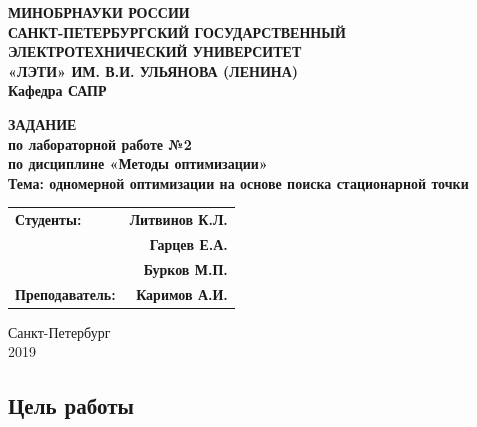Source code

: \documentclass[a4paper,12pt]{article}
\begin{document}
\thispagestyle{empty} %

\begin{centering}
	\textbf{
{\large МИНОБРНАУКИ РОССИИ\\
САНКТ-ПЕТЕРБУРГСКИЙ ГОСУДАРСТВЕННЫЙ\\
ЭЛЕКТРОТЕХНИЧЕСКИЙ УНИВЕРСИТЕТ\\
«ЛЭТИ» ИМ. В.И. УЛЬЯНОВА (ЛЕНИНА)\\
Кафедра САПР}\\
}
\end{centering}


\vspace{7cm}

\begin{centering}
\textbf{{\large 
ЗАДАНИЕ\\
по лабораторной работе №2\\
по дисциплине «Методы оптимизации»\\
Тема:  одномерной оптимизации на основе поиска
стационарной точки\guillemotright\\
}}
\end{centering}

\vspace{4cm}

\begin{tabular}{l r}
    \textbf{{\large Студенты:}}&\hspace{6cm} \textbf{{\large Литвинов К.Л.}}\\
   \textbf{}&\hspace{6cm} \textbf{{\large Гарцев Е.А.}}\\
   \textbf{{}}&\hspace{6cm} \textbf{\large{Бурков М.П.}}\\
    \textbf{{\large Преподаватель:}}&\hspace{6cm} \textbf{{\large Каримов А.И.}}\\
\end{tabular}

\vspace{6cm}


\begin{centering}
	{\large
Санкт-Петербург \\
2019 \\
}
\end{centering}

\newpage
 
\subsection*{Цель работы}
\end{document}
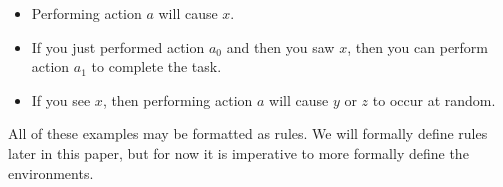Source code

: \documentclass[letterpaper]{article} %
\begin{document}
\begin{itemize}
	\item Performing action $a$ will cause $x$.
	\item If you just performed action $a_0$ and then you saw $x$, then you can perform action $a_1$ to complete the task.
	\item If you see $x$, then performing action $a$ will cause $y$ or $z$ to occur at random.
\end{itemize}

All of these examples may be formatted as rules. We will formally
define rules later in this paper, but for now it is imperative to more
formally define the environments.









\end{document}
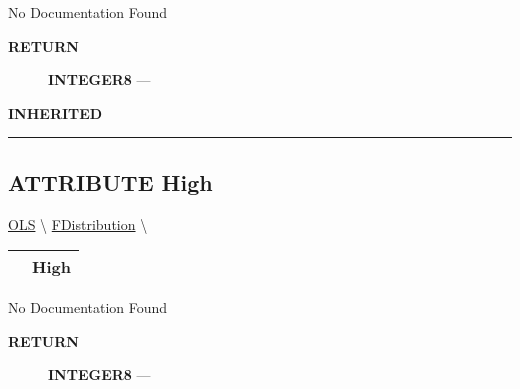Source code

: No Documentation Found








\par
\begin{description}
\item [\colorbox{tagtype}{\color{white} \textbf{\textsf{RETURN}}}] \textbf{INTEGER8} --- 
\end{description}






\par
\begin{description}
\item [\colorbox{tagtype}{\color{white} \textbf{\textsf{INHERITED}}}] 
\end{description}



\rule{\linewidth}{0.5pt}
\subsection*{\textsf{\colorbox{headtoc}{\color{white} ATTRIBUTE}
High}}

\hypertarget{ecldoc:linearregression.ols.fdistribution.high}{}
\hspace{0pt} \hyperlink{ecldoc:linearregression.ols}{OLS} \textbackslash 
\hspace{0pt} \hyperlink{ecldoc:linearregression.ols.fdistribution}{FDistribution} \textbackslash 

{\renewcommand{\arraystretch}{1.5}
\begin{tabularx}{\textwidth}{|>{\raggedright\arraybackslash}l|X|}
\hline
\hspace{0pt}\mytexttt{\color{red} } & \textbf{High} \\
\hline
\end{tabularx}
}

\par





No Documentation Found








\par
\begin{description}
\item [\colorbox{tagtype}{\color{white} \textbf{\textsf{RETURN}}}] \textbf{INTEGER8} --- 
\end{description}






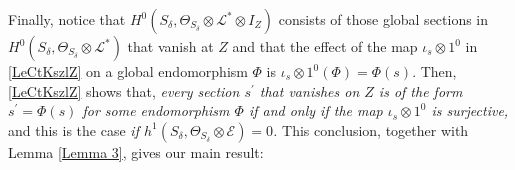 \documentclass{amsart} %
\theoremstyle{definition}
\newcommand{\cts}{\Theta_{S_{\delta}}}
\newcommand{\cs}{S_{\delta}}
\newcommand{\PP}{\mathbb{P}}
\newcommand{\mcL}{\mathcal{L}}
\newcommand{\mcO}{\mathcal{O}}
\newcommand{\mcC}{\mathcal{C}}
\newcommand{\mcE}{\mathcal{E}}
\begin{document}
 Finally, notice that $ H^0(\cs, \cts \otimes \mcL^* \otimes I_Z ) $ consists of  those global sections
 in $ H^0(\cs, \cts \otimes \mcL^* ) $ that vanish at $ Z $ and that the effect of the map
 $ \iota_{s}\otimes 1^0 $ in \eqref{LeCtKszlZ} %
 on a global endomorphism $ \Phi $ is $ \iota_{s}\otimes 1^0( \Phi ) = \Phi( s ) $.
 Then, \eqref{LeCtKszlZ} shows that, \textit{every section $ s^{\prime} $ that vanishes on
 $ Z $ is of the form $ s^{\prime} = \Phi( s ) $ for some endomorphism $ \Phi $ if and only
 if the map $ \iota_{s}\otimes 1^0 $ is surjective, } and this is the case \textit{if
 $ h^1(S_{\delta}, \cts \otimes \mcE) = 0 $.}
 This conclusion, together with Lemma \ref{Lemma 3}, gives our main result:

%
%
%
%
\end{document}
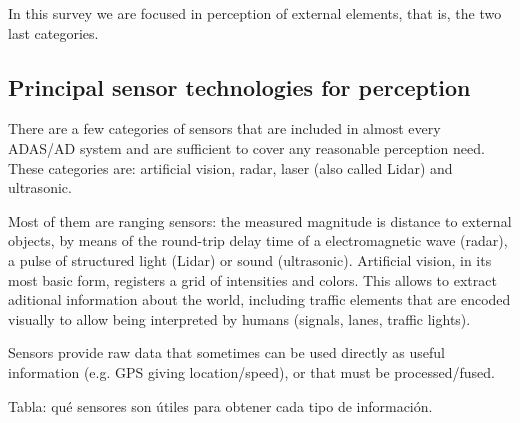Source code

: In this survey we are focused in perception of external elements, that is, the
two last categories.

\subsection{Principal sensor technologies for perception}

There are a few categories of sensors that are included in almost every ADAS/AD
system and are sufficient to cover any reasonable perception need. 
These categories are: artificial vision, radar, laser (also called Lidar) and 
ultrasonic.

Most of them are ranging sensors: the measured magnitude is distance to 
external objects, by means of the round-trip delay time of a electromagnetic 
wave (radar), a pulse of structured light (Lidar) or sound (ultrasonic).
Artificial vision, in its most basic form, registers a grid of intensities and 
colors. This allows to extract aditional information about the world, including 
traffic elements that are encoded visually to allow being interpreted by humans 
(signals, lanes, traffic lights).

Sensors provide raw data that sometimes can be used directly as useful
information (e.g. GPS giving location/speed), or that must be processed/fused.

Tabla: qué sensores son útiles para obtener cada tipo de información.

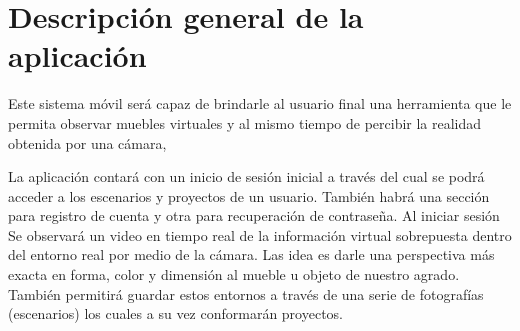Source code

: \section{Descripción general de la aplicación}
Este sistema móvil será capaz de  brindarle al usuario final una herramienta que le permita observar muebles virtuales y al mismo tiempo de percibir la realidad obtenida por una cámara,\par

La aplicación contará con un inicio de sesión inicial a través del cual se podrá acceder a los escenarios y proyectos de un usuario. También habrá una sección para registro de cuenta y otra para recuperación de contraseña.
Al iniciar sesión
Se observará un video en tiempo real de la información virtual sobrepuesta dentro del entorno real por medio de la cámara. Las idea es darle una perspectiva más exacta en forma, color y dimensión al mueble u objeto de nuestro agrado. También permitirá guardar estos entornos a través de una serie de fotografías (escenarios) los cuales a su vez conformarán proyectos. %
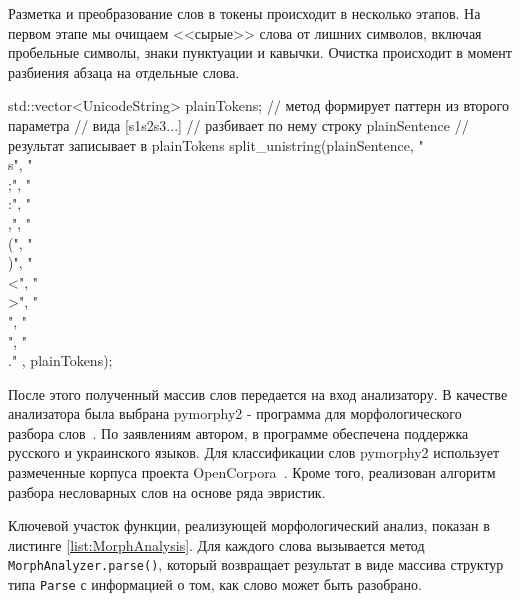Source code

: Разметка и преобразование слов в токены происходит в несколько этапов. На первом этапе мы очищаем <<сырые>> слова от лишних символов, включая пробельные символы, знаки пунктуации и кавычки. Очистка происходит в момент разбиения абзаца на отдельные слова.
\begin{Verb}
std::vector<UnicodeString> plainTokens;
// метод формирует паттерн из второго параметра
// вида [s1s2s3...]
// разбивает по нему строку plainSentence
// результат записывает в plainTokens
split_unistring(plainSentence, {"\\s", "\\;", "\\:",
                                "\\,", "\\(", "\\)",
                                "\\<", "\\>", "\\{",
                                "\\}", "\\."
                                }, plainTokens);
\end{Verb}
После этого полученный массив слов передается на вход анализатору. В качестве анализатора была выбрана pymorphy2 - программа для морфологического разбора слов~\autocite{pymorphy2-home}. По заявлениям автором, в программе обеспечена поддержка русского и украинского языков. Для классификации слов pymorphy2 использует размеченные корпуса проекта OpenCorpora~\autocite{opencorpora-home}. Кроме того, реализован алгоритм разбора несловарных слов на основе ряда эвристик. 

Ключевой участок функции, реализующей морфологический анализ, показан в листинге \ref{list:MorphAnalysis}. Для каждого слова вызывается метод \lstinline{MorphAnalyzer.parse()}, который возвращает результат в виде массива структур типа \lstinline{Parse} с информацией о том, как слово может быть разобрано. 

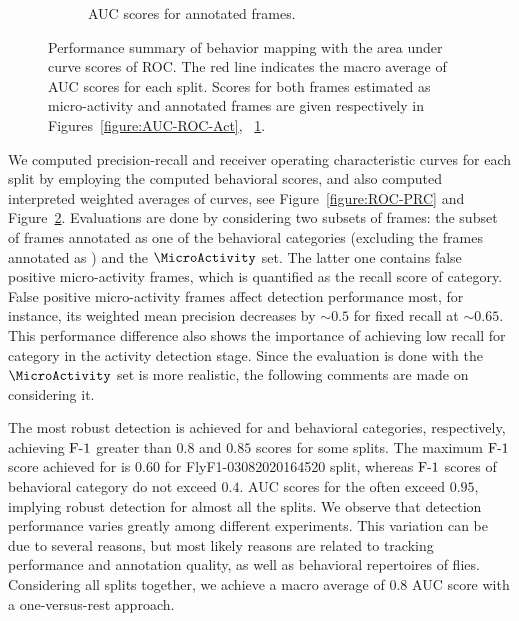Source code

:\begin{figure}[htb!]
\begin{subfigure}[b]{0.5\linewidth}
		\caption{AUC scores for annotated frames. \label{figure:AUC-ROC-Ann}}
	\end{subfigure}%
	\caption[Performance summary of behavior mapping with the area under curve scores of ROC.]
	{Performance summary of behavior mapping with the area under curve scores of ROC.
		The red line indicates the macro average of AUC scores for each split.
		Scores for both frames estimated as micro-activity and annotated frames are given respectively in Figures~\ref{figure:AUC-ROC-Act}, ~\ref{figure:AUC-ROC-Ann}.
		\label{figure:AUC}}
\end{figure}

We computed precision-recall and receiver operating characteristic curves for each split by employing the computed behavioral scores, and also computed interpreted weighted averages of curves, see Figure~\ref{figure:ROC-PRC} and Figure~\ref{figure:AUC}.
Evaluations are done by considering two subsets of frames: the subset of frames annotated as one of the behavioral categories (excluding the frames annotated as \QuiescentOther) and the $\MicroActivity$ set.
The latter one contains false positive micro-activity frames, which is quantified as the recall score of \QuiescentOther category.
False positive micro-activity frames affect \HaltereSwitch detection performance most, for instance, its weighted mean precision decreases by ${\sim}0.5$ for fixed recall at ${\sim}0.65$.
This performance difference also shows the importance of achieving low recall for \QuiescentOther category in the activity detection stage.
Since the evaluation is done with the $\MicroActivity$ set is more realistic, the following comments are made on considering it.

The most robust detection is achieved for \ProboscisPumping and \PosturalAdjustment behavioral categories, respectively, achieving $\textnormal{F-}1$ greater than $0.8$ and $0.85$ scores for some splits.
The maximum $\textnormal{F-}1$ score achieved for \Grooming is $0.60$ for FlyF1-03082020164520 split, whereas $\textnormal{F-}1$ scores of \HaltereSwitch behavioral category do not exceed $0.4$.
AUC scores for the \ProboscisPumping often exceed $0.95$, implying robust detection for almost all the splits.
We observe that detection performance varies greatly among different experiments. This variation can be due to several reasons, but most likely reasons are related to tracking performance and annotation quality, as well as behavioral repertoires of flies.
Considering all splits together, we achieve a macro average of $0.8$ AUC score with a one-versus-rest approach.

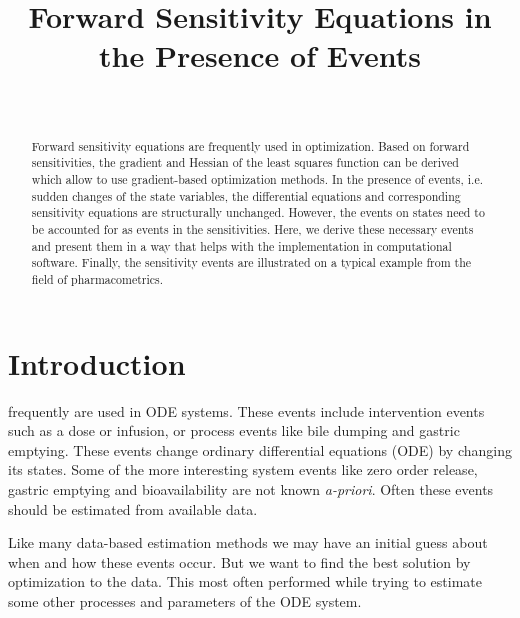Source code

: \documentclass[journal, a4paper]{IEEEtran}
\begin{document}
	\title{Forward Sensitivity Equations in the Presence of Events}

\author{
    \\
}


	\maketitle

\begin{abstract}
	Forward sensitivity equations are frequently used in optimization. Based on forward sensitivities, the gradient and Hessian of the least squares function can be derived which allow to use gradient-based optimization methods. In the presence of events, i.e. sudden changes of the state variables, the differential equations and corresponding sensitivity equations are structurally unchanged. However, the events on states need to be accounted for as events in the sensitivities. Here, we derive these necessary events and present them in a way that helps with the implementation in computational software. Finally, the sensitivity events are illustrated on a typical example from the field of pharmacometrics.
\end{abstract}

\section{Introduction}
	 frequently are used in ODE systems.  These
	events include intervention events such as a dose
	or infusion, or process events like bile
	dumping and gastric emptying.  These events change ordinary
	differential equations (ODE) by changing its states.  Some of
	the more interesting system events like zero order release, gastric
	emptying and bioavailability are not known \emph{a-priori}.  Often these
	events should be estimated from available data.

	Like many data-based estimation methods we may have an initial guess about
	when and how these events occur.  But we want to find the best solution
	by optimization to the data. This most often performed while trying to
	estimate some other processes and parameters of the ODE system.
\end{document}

:: Instructions for the task ::
Return only the number of lines in the data that contain "traffic".

:: Written reply ::
2